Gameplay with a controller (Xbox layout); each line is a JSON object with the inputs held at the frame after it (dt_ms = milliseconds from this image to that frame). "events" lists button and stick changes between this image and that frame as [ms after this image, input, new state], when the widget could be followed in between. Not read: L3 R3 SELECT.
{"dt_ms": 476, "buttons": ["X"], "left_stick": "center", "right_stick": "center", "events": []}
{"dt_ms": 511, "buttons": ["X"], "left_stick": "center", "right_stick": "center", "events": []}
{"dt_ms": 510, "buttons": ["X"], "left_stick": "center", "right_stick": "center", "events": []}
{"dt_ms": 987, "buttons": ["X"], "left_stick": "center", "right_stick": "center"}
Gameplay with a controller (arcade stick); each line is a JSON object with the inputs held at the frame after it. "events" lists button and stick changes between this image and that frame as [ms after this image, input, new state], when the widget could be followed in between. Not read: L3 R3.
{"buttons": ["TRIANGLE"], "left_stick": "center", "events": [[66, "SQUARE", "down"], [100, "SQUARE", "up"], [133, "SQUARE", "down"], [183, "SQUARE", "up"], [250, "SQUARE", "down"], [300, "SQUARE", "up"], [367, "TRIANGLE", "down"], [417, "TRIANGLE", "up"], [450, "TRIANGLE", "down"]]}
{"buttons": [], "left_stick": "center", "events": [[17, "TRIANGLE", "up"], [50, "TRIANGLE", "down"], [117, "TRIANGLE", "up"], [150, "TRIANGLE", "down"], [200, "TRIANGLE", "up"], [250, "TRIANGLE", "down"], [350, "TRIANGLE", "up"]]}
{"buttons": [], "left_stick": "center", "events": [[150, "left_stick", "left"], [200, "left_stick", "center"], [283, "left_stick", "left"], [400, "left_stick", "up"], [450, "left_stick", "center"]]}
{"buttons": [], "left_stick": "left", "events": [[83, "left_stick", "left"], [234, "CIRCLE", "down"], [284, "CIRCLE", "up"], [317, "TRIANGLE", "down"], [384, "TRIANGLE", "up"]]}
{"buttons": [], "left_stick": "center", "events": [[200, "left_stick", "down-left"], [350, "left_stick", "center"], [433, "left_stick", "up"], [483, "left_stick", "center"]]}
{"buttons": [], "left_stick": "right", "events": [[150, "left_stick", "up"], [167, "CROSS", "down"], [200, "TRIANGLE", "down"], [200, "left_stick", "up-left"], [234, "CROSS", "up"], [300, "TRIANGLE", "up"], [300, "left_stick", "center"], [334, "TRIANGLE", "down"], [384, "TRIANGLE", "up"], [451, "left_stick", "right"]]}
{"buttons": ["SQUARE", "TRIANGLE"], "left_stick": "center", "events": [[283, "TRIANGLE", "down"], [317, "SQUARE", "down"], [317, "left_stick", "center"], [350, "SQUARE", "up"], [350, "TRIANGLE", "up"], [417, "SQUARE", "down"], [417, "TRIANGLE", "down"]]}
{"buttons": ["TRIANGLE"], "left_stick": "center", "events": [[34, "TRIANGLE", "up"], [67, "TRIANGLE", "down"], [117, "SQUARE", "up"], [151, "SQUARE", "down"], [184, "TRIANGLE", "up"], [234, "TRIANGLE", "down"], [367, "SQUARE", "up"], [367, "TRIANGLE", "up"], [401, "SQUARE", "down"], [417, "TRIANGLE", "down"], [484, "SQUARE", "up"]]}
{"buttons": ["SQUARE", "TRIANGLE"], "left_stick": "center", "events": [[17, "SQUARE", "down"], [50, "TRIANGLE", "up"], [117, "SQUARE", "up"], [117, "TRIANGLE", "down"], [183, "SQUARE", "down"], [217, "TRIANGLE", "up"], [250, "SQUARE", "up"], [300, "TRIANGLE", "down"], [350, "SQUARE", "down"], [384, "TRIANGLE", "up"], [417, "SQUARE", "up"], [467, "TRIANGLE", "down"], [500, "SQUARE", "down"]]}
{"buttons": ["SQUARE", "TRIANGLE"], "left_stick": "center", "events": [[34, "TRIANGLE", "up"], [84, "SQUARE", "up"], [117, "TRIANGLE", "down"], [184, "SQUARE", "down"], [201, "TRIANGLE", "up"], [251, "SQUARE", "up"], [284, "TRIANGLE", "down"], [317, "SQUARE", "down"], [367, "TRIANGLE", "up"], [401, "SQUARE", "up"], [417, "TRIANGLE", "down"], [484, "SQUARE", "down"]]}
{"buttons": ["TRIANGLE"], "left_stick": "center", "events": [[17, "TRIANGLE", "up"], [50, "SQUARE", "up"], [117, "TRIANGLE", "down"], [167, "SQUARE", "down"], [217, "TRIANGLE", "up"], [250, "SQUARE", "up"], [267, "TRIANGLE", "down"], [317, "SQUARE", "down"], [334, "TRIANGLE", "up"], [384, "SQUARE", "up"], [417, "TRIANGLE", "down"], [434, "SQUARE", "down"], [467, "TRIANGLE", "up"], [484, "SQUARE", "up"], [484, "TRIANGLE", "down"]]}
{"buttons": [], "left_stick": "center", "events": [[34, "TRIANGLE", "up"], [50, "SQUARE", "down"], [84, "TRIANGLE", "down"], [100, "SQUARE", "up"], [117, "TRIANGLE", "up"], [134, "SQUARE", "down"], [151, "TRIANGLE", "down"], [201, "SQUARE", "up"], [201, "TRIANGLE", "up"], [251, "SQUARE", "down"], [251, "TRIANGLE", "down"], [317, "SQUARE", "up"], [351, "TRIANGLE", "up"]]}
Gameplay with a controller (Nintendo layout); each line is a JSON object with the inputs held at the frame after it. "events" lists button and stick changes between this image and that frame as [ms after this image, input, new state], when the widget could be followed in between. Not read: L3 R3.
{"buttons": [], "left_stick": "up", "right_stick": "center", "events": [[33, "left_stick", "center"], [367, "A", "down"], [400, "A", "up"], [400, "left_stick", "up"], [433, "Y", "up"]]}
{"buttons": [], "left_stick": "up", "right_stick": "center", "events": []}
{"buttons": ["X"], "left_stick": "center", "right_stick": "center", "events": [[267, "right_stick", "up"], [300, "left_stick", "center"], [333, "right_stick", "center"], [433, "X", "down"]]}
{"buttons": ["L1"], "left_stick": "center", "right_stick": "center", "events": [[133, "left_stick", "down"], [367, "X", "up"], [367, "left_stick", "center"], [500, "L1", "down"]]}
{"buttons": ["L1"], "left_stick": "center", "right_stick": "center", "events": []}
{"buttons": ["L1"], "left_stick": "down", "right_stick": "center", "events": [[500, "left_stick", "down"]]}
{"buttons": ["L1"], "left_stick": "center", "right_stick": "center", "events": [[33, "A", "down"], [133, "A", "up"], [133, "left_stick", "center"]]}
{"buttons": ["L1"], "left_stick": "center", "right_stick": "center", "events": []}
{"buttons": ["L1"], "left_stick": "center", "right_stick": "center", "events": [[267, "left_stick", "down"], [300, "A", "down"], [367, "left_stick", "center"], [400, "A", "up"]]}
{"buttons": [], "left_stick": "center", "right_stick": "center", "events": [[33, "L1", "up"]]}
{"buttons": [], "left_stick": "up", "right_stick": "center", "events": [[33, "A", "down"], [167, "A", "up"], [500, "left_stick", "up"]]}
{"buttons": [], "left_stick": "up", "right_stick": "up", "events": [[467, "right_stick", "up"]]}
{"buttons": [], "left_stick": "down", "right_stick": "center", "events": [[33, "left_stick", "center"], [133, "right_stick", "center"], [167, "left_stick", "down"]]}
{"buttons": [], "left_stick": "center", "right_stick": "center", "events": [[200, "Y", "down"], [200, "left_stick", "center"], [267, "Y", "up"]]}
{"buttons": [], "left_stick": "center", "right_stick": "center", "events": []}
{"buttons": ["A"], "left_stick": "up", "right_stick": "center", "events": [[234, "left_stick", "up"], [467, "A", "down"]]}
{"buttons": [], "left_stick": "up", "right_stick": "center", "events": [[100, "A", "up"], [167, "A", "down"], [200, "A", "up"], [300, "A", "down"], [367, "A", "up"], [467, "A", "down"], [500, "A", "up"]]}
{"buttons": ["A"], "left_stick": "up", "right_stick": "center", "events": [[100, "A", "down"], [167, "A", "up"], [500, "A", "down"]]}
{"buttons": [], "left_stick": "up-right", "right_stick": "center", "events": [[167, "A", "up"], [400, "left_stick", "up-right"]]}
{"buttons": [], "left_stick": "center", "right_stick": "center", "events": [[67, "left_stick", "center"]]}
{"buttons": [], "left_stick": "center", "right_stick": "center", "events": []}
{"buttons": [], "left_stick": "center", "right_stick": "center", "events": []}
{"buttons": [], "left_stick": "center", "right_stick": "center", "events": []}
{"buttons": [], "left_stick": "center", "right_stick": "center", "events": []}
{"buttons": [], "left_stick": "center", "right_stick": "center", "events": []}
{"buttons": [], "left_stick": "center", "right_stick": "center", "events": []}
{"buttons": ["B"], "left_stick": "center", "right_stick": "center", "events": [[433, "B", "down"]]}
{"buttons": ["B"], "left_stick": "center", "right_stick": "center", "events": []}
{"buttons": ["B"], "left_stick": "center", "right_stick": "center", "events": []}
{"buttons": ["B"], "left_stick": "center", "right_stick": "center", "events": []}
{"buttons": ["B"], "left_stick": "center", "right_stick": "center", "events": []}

▶ WHAT YOU NEED TO DO
Only the lines from the first line of the records through the line containing "Gameplay with a controller (arcade" should be repeated, exactly as they appear.

▶ SOLUTION
Gameplay with a controller (Xbox layout); each line is a JSON object with the inputs held at the frame after it (dt_ms = milliseconds from this image to that frame). "events" lists button and stick changes between this image and that frame as [ms after this image, input, new state], when the widget could be followed in between. Not read: L3 R3 SELECT.
{"dt_ms": 476, "buttons": ["X"], "left_stick": "center", "right_stick": "center", "events": []}
{"dt_ms": 511, "buttons": ["X"], "left_stick": "center", "right_stick": "center", "events": []}
{"dt_ms": 510, "buttons": ["X"], "left_stick": "center", "right_stick": "center", "events": []}
{"dt_ms": 987, "buttons": ["X"], "left_stick": "center", "right_stick": "center"}
Gameplay with a controller (arcade stick); each line is a JSON object with the inputs held at the frame after it. "events" lists button and stick changes between this image and that frame as [ms after this image, input, new state], when the widget could be followed in between. Not read: L3 R3.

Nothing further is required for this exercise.